Buzz shuffled his feet. I noticed he was wearing wingtips. They were good quality. Leather soles, not rubber, and they tapped against the pavement.
“You ain’t gonna find nothing here,” he said.
“Come on, Buzz. Help me out.”
“I’m serious. I don’t see that stuff here. This is Boca, man. You get it? This is white man’s jazz. This crowd be killing themselves with cigars and bourbon. This ain’t your crowd.”
“So where’s my crowd.”
He put his hands in his pockets like the
sixty-five degree air was turning his hands blue, and he shuffled some more.
“Nothing gets back to you, Buzz. I swear.”
“It always gets back, brother. Look, you get your sax stuff, and you come to a club called Ted’s. It’s in Lauderhill. You got a pen?”
“No,” I said, pulling out my phone. “Just tell me.” He gave me the address, and the directions.
“You come by Sunday night. Bring your sax, I show you some moves. And maybe there be a guy there who can help you with your questions.”
Chapter Twenty
I WOKE LATE on Friday. I had decided to stay on at the Funky Biscuit and see Buzz Weeks play. And play he did. He renewed my desire to learn to play the saxophone. It never ceased to amaze how the professionals could make the near impossible look like shelling peas. As I sat in the dark club, sipping a single malt, I remembered when I got picked up by the Oakland A’s for twenty-nine days. They had a roster of guys who could do things with the ball that defied physics. I saw Barry Zito hit a soup can off the top of a barstool with a baseball, from forty feet. Throwing fast balls. Down the aisle of a moving bus. He hit the can twenty-seven times in a row.

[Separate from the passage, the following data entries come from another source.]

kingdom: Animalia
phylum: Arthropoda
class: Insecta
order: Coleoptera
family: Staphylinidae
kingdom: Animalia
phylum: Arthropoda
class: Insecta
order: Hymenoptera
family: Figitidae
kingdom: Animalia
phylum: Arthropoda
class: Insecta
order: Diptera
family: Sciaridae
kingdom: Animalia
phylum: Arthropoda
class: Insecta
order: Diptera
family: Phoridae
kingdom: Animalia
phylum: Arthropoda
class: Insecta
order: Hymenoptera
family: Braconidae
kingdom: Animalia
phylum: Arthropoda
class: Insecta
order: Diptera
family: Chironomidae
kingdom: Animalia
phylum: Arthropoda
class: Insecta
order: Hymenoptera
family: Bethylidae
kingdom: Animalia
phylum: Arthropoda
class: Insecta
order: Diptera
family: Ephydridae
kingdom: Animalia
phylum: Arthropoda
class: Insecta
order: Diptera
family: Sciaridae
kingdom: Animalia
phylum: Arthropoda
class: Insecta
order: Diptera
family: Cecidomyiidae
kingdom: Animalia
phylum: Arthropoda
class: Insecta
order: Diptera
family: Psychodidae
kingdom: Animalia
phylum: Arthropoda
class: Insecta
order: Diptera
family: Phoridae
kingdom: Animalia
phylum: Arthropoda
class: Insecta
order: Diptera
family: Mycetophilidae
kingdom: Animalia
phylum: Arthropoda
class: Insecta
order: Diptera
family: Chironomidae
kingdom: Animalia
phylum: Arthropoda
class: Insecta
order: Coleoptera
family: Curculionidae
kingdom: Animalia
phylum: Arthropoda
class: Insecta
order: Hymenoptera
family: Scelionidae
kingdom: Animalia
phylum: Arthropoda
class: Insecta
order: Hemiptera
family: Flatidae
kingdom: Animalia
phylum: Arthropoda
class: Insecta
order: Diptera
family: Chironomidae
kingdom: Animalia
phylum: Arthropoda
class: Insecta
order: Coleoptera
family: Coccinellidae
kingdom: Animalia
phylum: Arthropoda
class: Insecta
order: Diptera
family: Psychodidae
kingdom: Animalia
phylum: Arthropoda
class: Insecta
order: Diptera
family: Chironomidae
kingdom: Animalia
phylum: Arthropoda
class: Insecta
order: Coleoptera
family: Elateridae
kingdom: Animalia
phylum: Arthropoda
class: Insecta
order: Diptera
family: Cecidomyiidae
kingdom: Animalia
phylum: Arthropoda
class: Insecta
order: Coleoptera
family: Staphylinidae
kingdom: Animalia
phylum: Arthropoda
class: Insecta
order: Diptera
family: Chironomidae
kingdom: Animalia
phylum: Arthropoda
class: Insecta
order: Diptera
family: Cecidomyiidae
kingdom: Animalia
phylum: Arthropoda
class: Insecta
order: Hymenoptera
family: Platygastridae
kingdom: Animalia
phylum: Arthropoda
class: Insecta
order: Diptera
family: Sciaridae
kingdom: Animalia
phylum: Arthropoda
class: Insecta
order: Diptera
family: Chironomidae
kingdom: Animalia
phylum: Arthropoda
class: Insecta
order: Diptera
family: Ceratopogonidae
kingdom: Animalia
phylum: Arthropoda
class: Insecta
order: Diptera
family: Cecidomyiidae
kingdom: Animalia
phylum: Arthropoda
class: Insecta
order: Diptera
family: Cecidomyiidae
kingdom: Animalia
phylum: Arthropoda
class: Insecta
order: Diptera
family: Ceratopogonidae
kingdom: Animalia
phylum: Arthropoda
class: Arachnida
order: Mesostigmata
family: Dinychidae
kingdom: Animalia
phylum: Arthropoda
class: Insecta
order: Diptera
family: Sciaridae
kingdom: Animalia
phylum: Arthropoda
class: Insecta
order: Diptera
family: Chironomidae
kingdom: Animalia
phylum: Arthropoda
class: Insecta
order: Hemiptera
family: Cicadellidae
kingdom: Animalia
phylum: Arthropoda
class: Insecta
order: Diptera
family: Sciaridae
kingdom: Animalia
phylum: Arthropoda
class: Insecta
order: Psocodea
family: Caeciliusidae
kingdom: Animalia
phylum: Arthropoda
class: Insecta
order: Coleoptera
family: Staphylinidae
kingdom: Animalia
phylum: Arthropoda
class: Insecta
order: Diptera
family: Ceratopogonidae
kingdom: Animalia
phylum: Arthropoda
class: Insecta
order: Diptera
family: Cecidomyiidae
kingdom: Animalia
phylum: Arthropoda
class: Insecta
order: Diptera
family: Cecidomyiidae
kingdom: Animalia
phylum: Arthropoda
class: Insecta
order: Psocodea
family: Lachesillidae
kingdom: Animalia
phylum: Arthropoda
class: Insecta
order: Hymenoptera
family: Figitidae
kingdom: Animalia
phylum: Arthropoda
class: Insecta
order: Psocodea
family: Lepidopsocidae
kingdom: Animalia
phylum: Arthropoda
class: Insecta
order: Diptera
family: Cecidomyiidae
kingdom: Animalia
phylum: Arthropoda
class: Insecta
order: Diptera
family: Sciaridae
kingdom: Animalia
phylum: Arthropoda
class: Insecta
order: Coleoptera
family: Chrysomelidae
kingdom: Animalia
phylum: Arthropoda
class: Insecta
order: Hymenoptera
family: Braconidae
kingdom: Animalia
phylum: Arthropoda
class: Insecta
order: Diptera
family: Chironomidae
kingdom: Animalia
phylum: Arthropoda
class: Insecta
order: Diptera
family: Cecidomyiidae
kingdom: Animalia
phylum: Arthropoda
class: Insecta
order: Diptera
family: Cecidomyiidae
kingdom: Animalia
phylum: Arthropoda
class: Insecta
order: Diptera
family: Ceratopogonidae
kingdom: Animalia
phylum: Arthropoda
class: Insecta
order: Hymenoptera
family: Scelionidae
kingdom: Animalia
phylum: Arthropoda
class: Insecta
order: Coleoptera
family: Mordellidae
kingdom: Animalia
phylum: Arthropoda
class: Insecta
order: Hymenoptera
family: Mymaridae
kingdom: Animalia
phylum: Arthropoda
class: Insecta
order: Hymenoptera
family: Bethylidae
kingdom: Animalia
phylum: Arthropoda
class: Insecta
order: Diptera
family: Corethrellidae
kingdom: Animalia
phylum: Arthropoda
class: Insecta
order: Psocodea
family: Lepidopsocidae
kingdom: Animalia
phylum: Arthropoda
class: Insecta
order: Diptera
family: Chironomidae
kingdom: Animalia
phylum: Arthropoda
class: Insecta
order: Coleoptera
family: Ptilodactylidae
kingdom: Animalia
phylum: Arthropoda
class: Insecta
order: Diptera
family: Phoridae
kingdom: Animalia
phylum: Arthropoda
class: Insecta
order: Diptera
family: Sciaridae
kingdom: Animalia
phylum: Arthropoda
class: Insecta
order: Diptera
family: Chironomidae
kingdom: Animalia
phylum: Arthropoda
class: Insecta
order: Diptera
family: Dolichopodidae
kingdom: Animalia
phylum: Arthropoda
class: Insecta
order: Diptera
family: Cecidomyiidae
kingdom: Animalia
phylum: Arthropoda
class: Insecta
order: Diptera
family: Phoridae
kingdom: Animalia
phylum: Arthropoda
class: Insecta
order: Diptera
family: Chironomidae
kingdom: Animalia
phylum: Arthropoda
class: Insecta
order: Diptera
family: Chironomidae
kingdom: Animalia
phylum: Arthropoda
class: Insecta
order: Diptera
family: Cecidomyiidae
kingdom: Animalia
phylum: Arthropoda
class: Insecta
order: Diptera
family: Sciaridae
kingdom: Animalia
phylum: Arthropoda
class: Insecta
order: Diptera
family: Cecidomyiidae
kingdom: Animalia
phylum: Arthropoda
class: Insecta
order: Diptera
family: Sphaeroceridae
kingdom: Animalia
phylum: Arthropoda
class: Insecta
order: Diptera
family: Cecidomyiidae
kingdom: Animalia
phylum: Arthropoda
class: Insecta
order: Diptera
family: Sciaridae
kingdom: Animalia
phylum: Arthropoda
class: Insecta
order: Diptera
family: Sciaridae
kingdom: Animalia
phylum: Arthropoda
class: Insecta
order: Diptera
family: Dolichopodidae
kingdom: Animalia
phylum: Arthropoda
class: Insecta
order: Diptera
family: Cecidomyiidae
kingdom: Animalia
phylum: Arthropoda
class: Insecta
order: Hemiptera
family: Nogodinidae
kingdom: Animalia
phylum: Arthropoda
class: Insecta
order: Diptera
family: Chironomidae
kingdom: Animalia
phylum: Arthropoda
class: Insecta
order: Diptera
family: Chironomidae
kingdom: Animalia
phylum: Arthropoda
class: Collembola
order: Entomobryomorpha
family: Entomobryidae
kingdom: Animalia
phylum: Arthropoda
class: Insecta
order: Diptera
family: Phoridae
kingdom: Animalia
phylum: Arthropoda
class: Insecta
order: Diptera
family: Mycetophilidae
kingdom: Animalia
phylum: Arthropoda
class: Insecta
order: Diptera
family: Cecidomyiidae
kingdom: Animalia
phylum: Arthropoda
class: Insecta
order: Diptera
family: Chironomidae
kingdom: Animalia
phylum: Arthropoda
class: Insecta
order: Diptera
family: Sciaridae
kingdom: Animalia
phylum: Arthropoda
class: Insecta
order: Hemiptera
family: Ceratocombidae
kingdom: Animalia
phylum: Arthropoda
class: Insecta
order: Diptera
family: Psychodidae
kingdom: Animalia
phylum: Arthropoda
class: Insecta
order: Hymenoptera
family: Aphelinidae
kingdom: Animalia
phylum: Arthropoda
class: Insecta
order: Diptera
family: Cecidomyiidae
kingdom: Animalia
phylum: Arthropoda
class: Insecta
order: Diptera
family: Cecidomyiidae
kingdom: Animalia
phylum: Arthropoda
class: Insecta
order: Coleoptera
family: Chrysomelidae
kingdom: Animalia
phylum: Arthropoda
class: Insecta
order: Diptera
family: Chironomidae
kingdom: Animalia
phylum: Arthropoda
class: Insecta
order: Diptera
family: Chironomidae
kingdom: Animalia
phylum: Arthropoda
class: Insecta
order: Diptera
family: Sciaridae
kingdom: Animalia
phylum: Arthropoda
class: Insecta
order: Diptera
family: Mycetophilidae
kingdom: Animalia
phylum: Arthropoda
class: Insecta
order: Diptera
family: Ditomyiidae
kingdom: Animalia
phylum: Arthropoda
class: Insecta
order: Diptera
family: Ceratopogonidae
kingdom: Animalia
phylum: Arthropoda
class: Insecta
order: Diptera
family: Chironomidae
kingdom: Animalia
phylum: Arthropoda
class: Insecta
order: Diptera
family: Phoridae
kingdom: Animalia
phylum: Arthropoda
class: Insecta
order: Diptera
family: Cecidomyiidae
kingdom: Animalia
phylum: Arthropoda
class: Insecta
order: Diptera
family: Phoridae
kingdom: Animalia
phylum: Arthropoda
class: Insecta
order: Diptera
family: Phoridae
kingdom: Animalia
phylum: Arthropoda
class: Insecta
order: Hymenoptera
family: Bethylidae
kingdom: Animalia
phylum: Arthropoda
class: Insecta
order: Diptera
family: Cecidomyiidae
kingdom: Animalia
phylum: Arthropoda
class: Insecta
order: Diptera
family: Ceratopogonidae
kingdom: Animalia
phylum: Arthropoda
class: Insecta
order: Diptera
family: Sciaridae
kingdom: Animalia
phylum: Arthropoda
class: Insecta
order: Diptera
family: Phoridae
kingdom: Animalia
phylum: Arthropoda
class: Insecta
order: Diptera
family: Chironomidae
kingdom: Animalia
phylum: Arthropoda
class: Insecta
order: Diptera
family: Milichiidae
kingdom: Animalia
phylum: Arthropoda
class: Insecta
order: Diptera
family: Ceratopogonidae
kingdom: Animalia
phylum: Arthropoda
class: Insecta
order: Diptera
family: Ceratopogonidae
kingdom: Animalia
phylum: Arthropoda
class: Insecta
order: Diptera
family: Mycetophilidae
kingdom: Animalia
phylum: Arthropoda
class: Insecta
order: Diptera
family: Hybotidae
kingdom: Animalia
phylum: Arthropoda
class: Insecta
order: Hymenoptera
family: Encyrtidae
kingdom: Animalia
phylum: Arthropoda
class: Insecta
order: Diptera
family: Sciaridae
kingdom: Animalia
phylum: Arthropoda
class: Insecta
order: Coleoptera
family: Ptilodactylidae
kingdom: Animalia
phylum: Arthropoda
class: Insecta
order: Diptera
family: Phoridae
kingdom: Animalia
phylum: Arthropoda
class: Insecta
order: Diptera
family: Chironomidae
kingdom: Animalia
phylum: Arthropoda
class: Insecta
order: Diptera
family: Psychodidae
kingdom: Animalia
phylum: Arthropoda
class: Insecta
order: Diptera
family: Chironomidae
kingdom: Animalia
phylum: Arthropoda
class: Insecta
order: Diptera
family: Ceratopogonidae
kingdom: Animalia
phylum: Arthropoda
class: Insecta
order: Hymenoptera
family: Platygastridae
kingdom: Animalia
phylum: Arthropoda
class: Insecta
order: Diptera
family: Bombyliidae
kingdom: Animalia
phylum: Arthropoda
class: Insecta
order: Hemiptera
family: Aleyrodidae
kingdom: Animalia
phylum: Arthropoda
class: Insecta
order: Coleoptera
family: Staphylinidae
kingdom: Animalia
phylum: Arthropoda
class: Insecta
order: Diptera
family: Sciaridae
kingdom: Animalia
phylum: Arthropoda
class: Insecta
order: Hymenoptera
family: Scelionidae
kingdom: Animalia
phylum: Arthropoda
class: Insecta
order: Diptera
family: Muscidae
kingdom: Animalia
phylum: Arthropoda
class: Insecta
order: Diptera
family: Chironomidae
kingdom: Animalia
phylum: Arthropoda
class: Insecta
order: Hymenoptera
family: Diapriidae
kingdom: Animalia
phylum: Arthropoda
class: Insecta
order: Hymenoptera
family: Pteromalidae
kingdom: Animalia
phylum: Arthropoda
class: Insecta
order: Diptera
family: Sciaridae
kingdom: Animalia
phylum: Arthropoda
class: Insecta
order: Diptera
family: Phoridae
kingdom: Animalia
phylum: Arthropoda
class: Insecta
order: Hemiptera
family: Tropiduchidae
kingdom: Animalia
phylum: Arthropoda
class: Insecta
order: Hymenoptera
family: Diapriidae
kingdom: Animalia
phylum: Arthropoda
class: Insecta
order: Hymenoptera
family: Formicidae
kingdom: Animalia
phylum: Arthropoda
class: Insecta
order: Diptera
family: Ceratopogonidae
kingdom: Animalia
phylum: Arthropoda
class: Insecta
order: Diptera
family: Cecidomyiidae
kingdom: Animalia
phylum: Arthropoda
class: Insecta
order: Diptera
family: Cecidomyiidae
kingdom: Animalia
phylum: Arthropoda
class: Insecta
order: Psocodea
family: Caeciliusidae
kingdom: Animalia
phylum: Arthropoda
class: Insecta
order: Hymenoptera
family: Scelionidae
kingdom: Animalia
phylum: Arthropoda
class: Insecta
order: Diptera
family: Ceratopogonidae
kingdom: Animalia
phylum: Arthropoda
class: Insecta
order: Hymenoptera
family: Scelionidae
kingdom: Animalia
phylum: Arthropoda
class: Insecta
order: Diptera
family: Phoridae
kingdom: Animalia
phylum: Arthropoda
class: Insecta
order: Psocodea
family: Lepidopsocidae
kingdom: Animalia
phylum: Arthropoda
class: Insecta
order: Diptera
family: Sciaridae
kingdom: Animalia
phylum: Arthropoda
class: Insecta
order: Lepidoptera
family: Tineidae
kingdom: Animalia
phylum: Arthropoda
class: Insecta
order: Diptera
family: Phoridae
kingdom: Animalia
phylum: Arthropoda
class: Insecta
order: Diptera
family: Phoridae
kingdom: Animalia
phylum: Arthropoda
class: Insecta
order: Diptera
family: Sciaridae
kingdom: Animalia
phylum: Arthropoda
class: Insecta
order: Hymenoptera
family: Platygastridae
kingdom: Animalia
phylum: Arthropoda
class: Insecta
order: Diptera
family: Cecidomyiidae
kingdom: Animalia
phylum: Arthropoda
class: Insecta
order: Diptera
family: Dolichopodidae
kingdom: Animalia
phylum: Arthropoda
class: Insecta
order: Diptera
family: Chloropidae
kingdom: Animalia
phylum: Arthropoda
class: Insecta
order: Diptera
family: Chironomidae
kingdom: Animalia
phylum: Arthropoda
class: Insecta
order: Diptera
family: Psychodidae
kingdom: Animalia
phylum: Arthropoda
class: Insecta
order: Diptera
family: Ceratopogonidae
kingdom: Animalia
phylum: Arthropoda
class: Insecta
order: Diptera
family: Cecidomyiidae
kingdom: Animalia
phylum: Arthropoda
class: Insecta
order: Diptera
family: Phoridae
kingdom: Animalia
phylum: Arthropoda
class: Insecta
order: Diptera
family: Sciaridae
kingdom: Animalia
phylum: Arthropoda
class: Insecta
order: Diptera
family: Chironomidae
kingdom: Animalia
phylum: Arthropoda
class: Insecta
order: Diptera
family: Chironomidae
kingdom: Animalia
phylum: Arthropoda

We got to Camden Yards to play the Orioles before he ever missed. We might have been there all night waiting. At his best Zito had that kind of ungodly control. I’ve set that same game up at Longboard Kelly’s. Most people struggle to hit the stool, let alone the can. Let alone twenty-seven times. Now I’m not saying it’s brain surgery or anything, but what it was was the perfect confluence of gift and work ethic. And so it was with Buzz Weeks. He and his band could take a piece of bent brass tube and make your soul cry, like it was the instrument rather than the man that had its heart broken.